A obra de Dias Gomes é, sem dúvida, tanto no teatro quanto no cinema, uma produção de imensa grandeza. Por abordar questões relacionadas ao sincretismo religioso e oposição entre o mundo urbano e rural, o filme "O pagador de promessas" foi considerado de esquerda na década de sessenta, devido à situação política pela qual o país atravessava. Nele os conflitos de pureza mística do campo juntamente com a corrupção urbana se fundem num universo essencialmente colorido e dinâmico, demonstrando o destino trágico de sua personagem principal (Zé do Burro), que tanto no teatro quanto no cinema ele é caracterizado pela sua obstinação, da qual contraria os princípios estabelecidos do um sistema opressor advindo de uma sociedade intolerante e preconceituosa, cuja trama nos remete a uma apreciação sobre a construção das identidades nacionais, aonde a disposição da identidade social nordestina vai, aos poucos, sendo construída pelo discurso cinematográfico, o qual atua como um "sistema de representação cultural", aproximando o público da idéia de ser nordestino e por este sentir-se parte desta cultura regional, visto que, a apropriação do estereótipo "nordestino" reflete uma idéia de assimilação da "temática rural" como sinônimo de brasilidade. Segundo Marinyze Prates de Oliveira:

"O cinema novo foi popular no sentido de haver tomado como assunto principal os problemas do povo brasileiro, o que significava, inicialmente, os setores marginalizados da sociedade brasileira, os favelados, os pescadores pobres e os campesinos vivendo na miséria do Nordeste".(OLIVEIRA, 2004, p.78).

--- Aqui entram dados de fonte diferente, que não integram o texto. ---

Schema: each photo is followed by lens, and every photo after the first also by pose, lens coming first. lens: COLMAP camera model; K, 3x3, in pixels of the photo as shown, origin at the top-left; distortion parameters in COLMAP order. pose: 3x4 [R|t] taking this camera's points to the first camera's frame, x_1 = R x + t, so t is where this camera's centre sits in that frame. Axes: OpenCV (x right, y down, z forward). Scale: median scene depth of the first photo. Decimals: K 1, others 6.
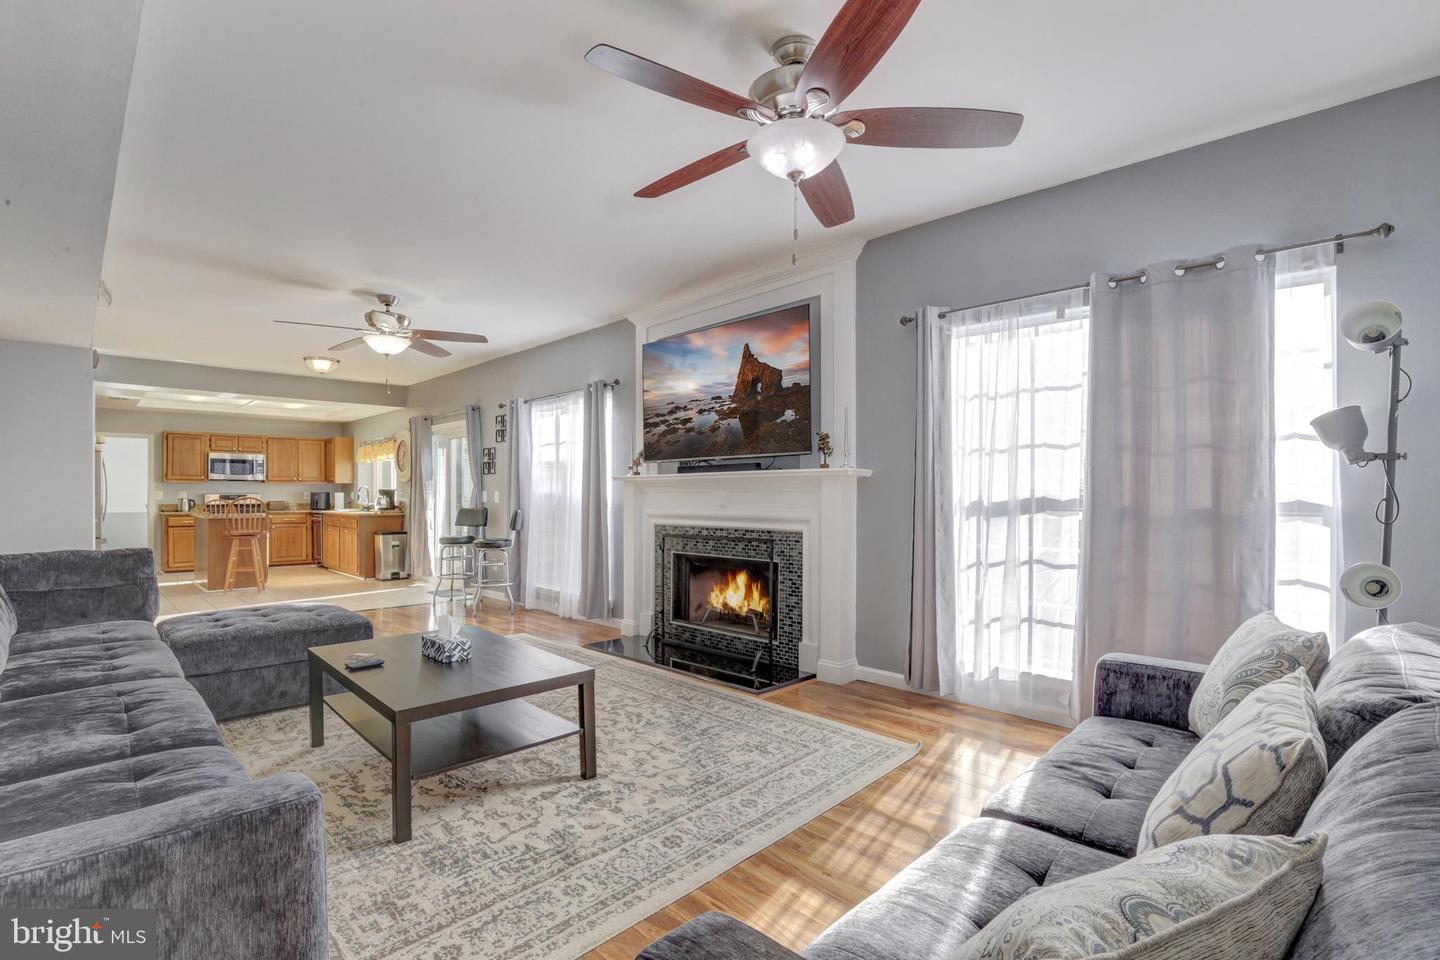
lens RADIAL K [[681.5, 0, 720.9], [0, 681.5, 494.9], [0, 0, 1]] dist [-0.030037, 0.003975]
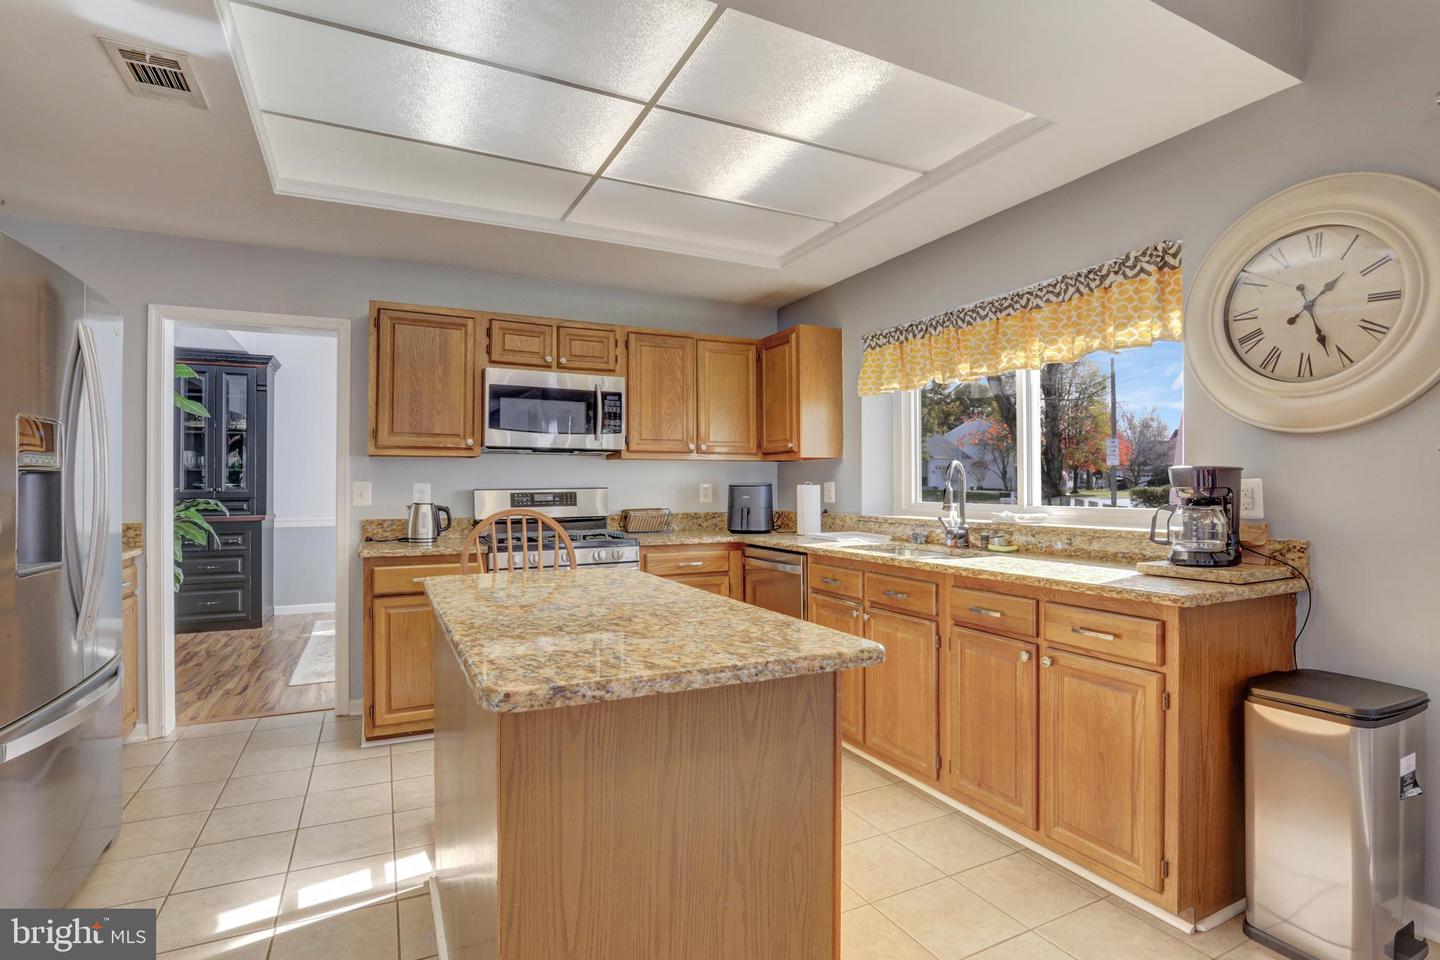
lens RADIAL K [[681.5, 0, 716.9], [0, 681.5, 480.7], [0, 0, 1]] dist [-0.030037, 0.003975]
pose [[0.956075, -0.006278, -0.293056, -0.545171], [0.002412, 0.999905, -0.013551, -0.001314], [0.293114, 0.012249, 0.955999, 0.698656]]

Portanto, é perceptível em "O pagador de promessas", que a intolerância e o preconceito, assuntos relacionados aos problemas do povo brasileiro, não são fixos e naturais, mas algo que interage com os diferentes contextos sociais. Diferentes épocas podem dificultar ou favorecer sua manifestação. E, mesmo em tempos nebulosos, sempre há indivíduos cujas posturas contribuem para o questionamento e superação da intolerância e do preconceito, ainda que sejam minoritários e talvez não se façam ouvir, como foi o caso de Zé do Burro.

Partindo-se do pressuposto de que as semelhanças entre teatro e cinema são significativas, já que o propósito de ambos é atingir o público, é relevante verificar que a forma pela qual cada uma destas artes o faz é que as difere. Sendo assim, entende-se que toda a forma estética pela qual o cinema se distancia do teatro remete-se ao fato do primeiro estar bem mais próximo da realidade que o segundo, pois, além dos efeitos, da visão e dos espaços serem múltiplos (paisagens, cenas, marcas de tempo), a velocidade com que as imagens são transmitidas são fatores imprescindíveis nessa distinção, ou seja, a diferença essencial está na multiplicidade das distâncias e ângulos de composição da cena que somente a câmera e a montagem no cinema permitem manobrar. É nessa conjuntura que se enfatiza a força expressiva do plano cinematográfico, cuja proximidade máxima de atores e/ou objetos permite dar intensidade a efeitos dramáticos e psicológicos, desde que utilizado de forma criativa pelo cineasta.

Deste modo, é relevante advertir a notória contribuição destas artes para o desenvolvimento e reflexão da humanidade e, perceber que, com o passar do tempo, o questionamento sobre a origem das obras, ou sobreposição da importância de uma pela outra vai ficando para trás, pois todas acabam se completando, em certa medida, e têm o mesmo objetivo que é a representação da sociedade para ela e por ela.

REFERÊNCIAS:

CÂNDIDO, Antônio et al. A personagem da ficção. 4. ed. São Paulo: Retrospectiva, 1974, p. 53-119.

GOMES, Dias. O pagador de promessas. 1. ed. Rio de Janeiro: Bertrand Brasil, 2003.

OLIVEIRA, Marinyze Prates de. Olhares Roubados – Cinema, Literatura e Nacionalidade. Salvador: Quarteto/FAPESB, 2004, p.59-84.

O PAGADOR DE PROMESSAS. Baseado na obra de: Alfredo de Freitas Dias Gomes. Direção: Anselmo Duarte. Produção: Oswaldo Massaini e Francisco de Castro. Roteiro: Anselmo Duarte Bento. Dynafilmes. DVD, 95 min, 1962.

ROSENFELD, Anatol. O mito e o herói no moderno teatro brasileiro. São Paulo: Perspectiva,1982.